Scottie Scheffler has been the world number one golfer for longer than most careers last. He has won two Masters titles. He has the most wins on the PGA Tour over the last three seasons. He is so consistently excellent that golf writers run out of things to say about him — which is also, paradoxically, why his Boromarket prices are sometimes more generous than they should be.
The Boring Consistency Premium
Golf prediction markets overvalue narrative. The player on a hot streak, the Major first-timer with an intriguing backstory, the veteran making a comeback — they all get outsized market attention. Scheffler provides none of this. He's consistently excellent, almost never in dramatic headlines, and wins like he's doing paperwork. The market systematically undervalues boring excellence.
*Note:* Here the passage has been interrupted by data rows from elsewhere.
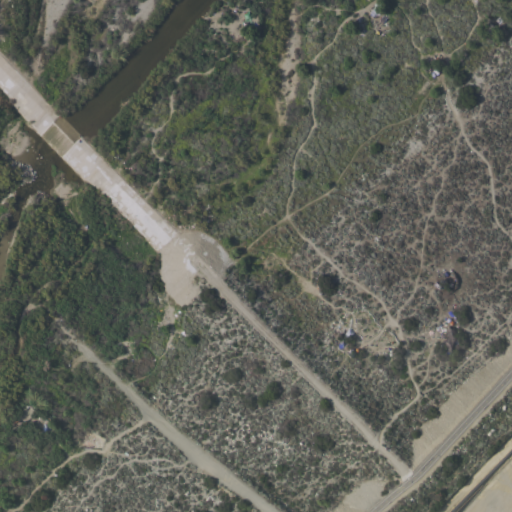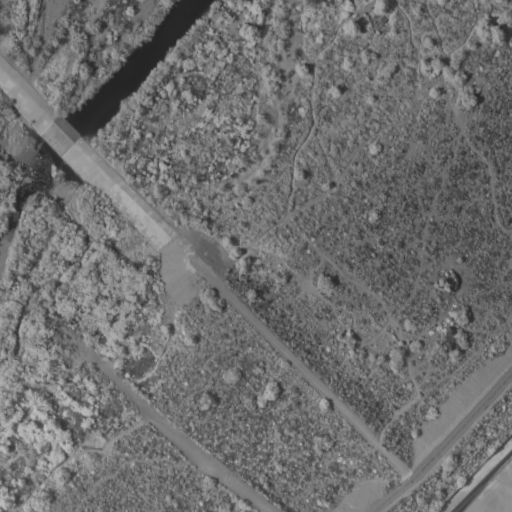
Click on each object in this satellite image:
river: (82, 124)
road: (442, 442)
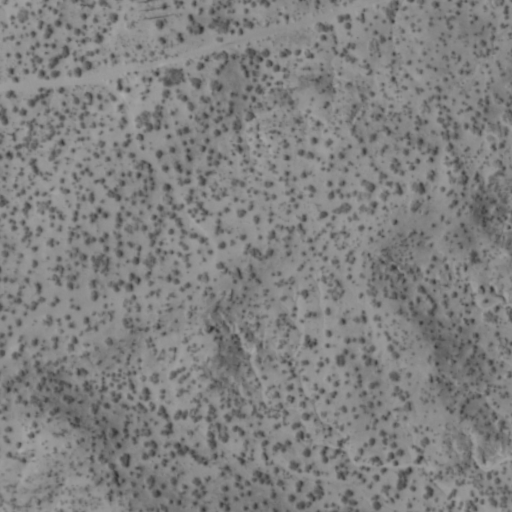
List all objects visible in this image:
power tower: (143, 8)
road: (239, 51)
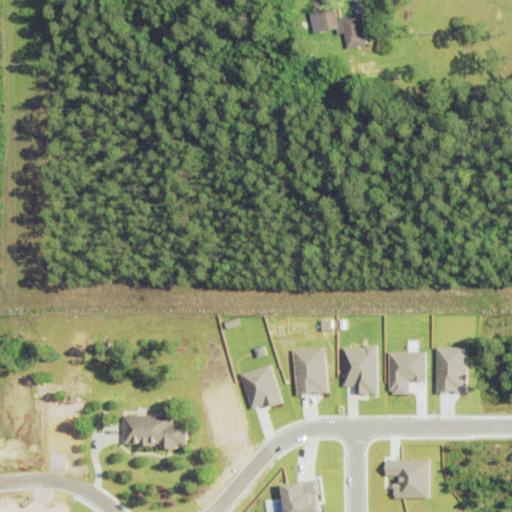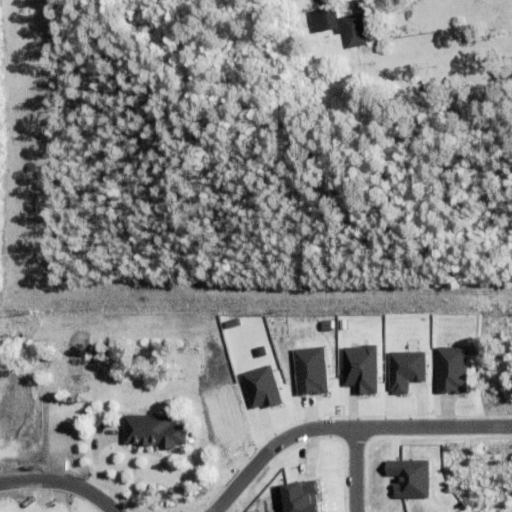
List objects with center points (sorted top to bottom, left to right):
building: (324, 22)
building: (337, 25)
building: (354, 29)
building: (101, 351)
building: (259, 387)
building: (154, 428)
building: (152, 431)
road: (357, 470)
road: (251, 472)
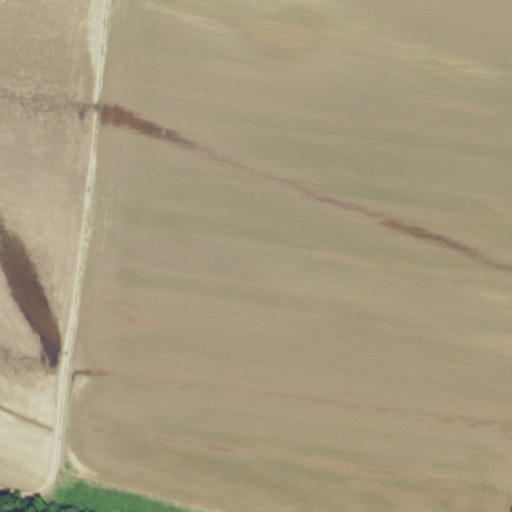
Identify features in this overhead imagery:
road: (74, 277)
Scheffler Markets on Boromarket
- →Will Scheffler win the Masters in 2026?
- →Will he end 2026 as world number one?
- →PGA Tour wins in 2026: Over/under 4?
- →Will Scheffler win 2 or more Majors in 2026?
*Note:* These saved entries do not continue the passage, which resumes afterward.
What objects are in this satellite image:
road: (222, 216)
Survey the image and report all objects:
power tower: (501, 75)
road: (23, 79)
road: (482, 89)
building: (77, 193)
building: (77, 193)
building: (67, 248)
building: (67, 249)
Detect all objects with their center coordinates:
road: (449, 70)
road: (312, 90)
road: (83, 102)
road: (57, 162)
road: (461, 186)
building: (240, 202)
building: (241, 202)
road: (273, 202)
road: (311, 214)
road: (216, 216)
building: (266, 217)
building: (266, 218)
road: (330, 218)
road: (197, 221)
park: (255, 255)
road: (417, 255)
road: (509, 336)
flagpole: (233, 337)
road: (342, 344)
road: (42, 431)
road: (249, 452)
- →Career: Will he break Jack Nicklaus's 18 Major record?
"Scheffler doesn't make mistakes. He doesn't have drama. He just wins golf tournaments. Which is another way of saying his prediction market prices are often wrong on the low side."
— Boromarket golf desk analysis
The Long-Term Market
The most interesting Scheffler market isn't the next tournament — it's the career trajectory. He's 29. He's in his athletic and mental prime. The 'Will Scheffler break the Major record?' market on Boromarket is still priced generously enough to represent genuine value if you believe his trajectory continues. The base rate for that kind of dominance is rare, but it exists.
Scheffler's strokes-gained total is the most reliable predictor of his tournament results. When it's above 3.0 for a week, he wins at an extraordinary rate. That stat is public every week.